▶ _Data records_:
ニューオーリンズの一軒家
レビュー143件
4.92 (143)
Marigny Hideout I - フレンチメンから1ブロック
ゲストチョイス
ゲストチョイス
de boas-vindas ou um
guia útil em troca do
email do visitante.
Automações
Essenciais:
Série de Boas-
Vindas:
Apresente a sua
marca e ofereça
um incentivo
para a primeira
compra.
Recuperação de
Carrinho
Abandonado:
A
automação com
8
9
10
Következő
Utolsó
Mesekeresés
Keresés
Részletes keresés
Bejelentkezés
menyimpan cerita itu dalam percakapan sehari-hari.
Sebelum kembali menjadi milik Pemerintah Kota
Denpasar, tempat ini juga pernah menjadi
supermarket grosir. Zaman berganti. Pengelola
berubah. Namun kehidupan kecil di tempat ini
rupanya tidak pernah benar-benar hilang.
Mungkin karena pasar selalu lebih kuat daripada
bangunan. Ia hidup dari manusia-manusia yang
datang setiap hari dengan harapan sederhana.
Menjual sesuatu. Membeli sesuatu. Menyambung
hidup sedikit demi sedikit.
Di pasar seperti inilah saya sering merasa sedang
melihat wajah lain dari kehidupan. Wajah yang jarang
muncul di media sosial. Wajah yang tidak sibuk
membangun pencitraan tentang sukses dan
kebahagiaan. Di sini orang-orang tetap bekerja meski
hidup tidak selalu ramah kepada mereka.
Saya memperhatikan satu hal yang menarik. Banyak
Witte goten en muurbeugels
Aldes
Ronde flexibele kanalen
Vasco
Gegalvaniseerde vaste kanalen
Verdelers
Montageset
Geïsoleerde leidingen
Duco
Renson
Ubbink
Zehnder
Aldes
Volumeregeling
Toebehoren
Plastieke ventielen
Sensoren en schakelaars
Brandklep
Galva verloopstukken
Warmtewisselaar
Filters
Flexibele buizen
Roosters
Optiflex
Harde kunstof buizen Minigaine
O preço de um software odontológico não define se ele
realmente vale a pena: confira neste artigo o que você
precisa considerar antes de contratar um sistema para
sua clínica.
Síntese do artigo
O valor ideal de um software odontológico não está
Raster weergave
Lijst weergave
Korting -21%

▶ _Task to complete_:
Reproduce each line from the records that contains the word "odontológico".

▶ _Output for this task_:
O preço de um software odontológico não define se ele
O valor ideal de um software odontológico não está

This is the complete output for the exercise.